On June 12, Bancor extended the investment timeframe of its ICO by three hours due to supposed attacks on the Ethereum network. The Bancor team stated:

“BNT allocation event minimum time extended TO THREE HOURS due to massive malicious attacks on network resulting pending transaction bottleneck.”

The majority of the cryptocurrency community immediately criticized Bancor for the extension as early investors who purchased BNT, the native token of Bancor, either attached incredibly high fees or rely on digital finance brokers such as Bitcoin Suisse to ensure the purchase of BNT went through.

“I paid money to be sure I got in via Bitcoin Suisse. Now two more [hours]? Seriously?,” said one of the many early investors who felt that the alterations of the rules of the Bancor ICO were unfair to its investor.

Reputable bitcoin investor and analyst WhalePanda also harshly criticized the controversial decision of the Bancor development team, explaining that the Bancor Network dismissed its early investors by extending the ICO timeframe by three hours.
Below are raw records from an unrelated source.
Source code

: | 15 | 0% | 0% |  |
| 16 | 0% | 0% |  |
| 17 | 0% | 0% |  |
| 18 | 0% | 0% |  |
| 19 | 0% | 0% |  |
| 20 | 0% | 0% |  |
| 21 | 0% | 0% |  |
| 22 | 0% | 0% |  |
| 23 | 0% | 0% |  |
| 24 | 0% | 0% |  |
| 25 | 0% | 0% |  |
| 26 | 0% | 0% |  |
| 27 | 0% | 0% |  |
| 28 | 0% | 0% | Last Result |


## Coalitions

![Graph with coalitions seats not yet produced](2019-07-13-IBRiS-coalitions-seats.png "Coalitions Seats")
More importantly, George Hallam, Ethereum-based asset management platform Melonport AG’s head of business development, noted that Bancor did not provide real evidence to prove the legitimacy of the attacks.

Hallam also emphasized that Bancor decided to extend the deadline when its ICO already raised $60 million, which was already a large amount of capital raised for a software company that had not fully completed alpha testing of its software:

“Pretty ridiculous to extend when there was already $60 million raised. Also, haven’t seen any real evidence of actual attacks on the network.”

The status of the Bancor Network regarding technical development was a key discussion point amongst experts and developers including Andreas Antonopoulos and Augur founder Joey Krug.

Almost immediately after the settlement of a $150 million funding round via its ICO for Bancor, Krug stated that the core software of Bancor was tested in Augur’s beta tests a few years back. Krug revealed that Bancor’s vision did not work out in the early stages of Augur and that the market invested $150 million in an untested project.

“Dear God the free market just gave $150M to something we found out didn’t work in practice in the Augur beta,” said Krug.

Antonopoulos brought up a similar point as Krug, criticizing Bancor’s untested code and the sheer overvaluation of its ICO.

Even on its official blog post dated June 11, Bacor Foundation chief technical officer Yudi Levi explicitly emphasized that it plans to run a one-hour minimum fundraiser. Without the three hour extension, the foundation still managed to secure a $60 million investment, which experts argue was more than enough for a company that had not pushed its software through alpha testing.

Still, despite the criticisms, Bancor aims to continue the development and roll out of its software by storing $150 million multi-sig wallets instead of smart contracts to avoid the DAO case in 2016.

“All contributions will be deposited directly into multiple field-tested, industry standard multi-sig wallets in order not to keep too much ETH in any single point of failure. Following the fundraiser, some of the ether will be distributed between several crypto-safekeeping services, again in order to avoid any single point of failure,” said Levi.